Tucked away in a quiet corridor of McLane Hall is an educational cadaver dissection lab used by first-year Doctor of Physical Therapy students. When in-person classes came to a halt in March 2020, the cadaver lab had to quickly convert into a virtual format. Some questioned how students could interact or learn about the human body without being able to physically touch one. 

Caio-VB1That is the challenge Dr. Caio Sarmento, an assistant professor in the Department of Physical Therapy, was unexpectedly tasked with. Within a week, he transitioned PHTH 511: Anatomy of the Axial Skeleton into an online, fully interactive course, using Visible Body – an educational app that enables students access to interactive 3d modules, animations, and augmented reality including the dissection of cadavers. Through this tool, students were able to learn about major structure of muscles and ligaments, as well as bones and its functions – all items they would have originally learned in-person through the cadaver lab. 

Dr. Sarmento is in only his second year of teaching, and he was handed the daunting task of converting a cornerstone of physical therapy education – cadaver dissection – to a virtual experience,” said Dr. Jenna Sawdon-Bea, chair of the Department of Physical Therapy. “The physical act of dissecting a human body may seem impossible to replace, and in some senses, it is, however, Dr. Sarmento has found creative ways to simulate learning through innovative practices that deepen and enrich student learning.”

Sarmento’s ability to adapt recently earned him the Fall 2020 Provost’s Award for Extraordinary Teaching in Extraordinary Times in the category of Innovative Pedagogy, as announced by Dr. Xuanning Fu, Fresno State’s interim provost and vice president for Academic Affairs. 

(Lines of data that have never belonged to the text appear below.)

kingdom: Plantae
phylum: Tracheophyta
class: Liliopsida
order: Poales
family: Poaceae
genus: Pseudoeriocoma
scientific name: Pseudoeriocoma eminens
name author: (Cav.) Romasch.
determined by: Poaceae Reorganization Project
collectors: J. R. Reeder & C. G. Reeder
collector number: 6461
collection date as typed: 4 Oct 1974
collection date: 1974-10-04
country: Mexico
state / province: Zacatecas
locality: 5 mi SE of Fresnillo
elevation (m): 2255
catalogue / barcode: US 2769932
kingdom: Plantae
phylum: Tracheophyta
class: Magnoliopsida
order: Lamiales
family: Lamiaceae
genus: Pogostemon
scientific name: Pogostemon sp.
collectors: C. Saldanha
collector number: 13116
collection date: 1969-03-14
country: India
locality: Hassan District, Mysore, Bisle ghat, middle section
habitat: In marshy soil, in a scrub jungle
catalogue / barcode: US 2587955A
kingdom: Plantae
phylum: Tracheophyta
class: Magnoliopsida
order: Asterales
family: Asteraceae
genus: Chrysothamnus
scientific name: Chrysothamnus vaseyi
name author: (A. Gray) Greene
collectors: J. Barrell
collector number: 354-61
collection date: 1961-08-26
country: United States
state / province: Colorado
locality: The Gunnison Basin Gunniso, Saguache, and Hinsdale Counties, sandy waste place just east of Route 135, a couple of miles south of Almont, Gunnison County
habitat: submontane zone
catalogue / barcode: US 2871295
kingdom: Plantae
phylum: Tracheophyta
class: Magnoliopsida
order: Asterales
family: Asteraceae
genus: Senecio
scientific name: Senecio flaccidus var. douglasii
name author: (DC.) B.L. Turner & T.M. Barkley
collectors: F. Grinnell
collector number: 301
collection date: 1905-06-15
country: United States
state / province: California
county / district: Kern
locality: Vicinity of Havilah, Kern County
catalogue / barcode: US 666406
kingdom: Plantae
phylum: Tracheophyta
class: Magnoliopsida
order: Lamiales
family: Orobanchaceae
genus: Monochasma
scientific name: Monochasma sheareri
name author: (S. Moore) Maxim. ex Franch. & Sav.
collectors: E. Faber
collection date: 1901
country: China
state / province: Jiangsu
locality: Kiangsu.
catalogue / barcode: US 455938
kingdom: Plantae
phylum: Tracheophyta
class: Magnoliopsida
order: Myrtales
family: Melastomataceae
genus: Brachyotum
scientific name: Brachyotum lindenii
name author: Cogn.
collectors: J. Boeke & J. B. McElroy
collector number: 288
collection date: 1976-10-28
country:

For Sarmento, the recognition confirmed to him that the challenges of online teaching can lead to rich results. In addition to his award, Sarmento saw his students excel – far better than he imagined. The 34 students didn’t just pass the course, but did so with high grades. He credits the ability of the students to use the Visible Body app 24 hours, seven days a week, for their great success. Instead of being restricted to learning through a three-hour course, students had unlimited access to cadavers via the online module. 


While getting his students adapted to learning new ways, Sarmento also sought ways to improve as an instructor himself. He is currently completing the Effective Online Teaching Practice course by the Association of College and University Educators – a program sponsored by the Center for Faculty Excellence at Fresno State.

Caio-sm“This course has been a real game changer for me,” Sarmento said. “I’ve been able to learn a lot of practices that I’ve implemented into my course, such as the universal design for learning and similar methodologies. And I also think that by being a student in this program, I am able to wear my students’ shoes. By taking an online course myself, I know how they feel and can have a better understanding of what will and what might not work for them. I have been learning so many wonderful strategies that I can implement online, but also when we return to face-to-face instruction.”

Sarmento plans to complete the 25-module course in May. 

A constant learner, Sarmento originally pursued medical school with the goal of becoming a physician. However, after one  year, he decided to switch his profession to physical therapy. The change spurred from his desire to build close connections with his patients and truly help them advance their health. 

“As a physical therapist, you have the capability to help your patients push through their physical limits and remove any restraints that are holding them back,” Sarmento said. “It’s a fantastic feeling, and I cannot see myself in another profession.”

After eight years practicing as a physical therapist, Sarmento transitioned to teaching. This led to him later pursuing his Ph.D. in the field, where he was able to begin researching chronic pain and fibromyalgia – areas he still researches today, alongside his students. 

To date, Sarmento has practiced physical therapy or taught across five countries, including Brazil (where he was born and raised), England, Japan, Ireland and finally – right here in the U.S., in the Central Valley.

“I really feel at home here at Fresno State and I really appreciate the diversity that Fresno offers, from the people to the national parks nearby,” Sarmento said. “It’s the perfect location to continue my research and advance my teaching career.”

Sarmento is among 15 faculty from Fresno State to receive the Fall 2020 Provost’s Awards in Extraordinary Teaching in Extraordinary Times recognition, which recognizes faculty who have gone out of their way to educate, advise, mentor and care for their students during the challenging times of the COVID-19 pandemic.